About this task → Reproduce every one of the following lines word for word, leaving out the pictures.

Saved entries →
= = = = = = =
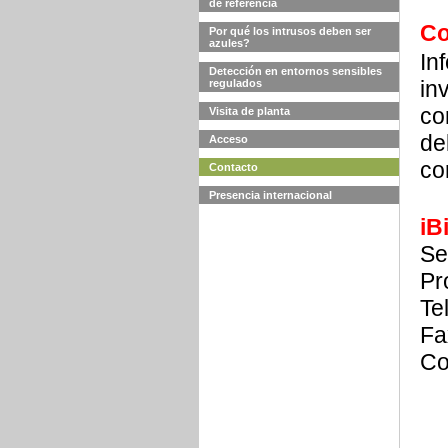
de referencia
Co
Por qué los intrusos deben ser
azules?
In
Detección en entornos sensibles
in
regulados
co
Visita de planta
de
Acceso
co
Contacto
Presencia internacional
iB
Se
Pr
Te
Fa
Co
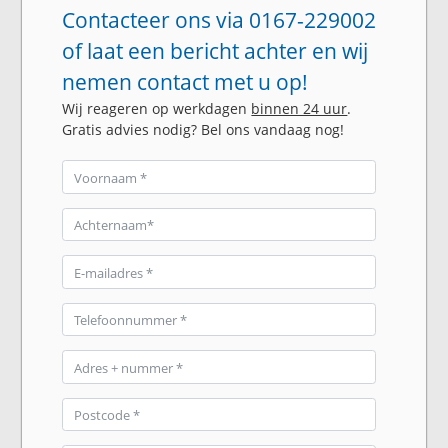
Contacteer ons via 0167-229002
of laat een bericht achter en wij
nemen contact met u op!
Wij reageren op werkdagen
binnen 24 uur
.
Gratis advies nodig? Bel ons vandaag nog!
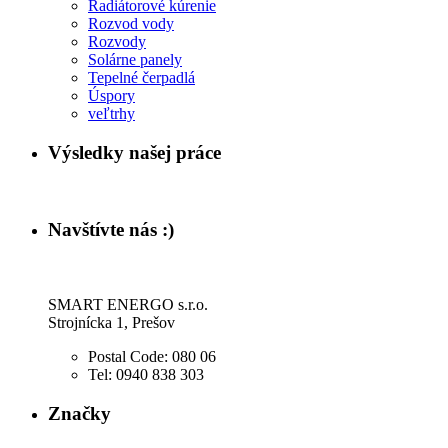
Radiátorové kúrenie
Rozvod vody
Rozvody
Solárne panely
Tepelné čerpadlá
Úspory
veľtrhy
Výsledky našej práce
Navštívte nás :)
SMART ENERGO s.r.o.
Strojnícka 1, Prešov
Postal Code:
080 06
Tel:
0940 838 303
Značky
= = = = = = =
Result →
de referencia
Co
Por qué los intrusos deben ser
azules?
In
Detección en entornos sensibles
in
regulados
co
Visita de planta
de
Acceso
co
Contacto
Presencia internacional
iB
Se
Pr
Te
Fa
Co
Contacteer ons via 0167-229002
of laat een bericht achter en wij
nemen contact met u op!
Wij reageren op werkdagen
binnen 24 uur
.
Gratis advies nodig? Bel ons vandaag nog!
Radiátorové kúrenie
Rozvod vody
Rozvody
Solárne panely
Tepelné čerpadlá
Úspory
veľtrhy
Výsledky našej práce
Navštívte nás :)
SMART ENERGO s.r.o.
Strojnícka 1, Prešov
Postal Code:
080 06
Tel:
0940 838 303
Značky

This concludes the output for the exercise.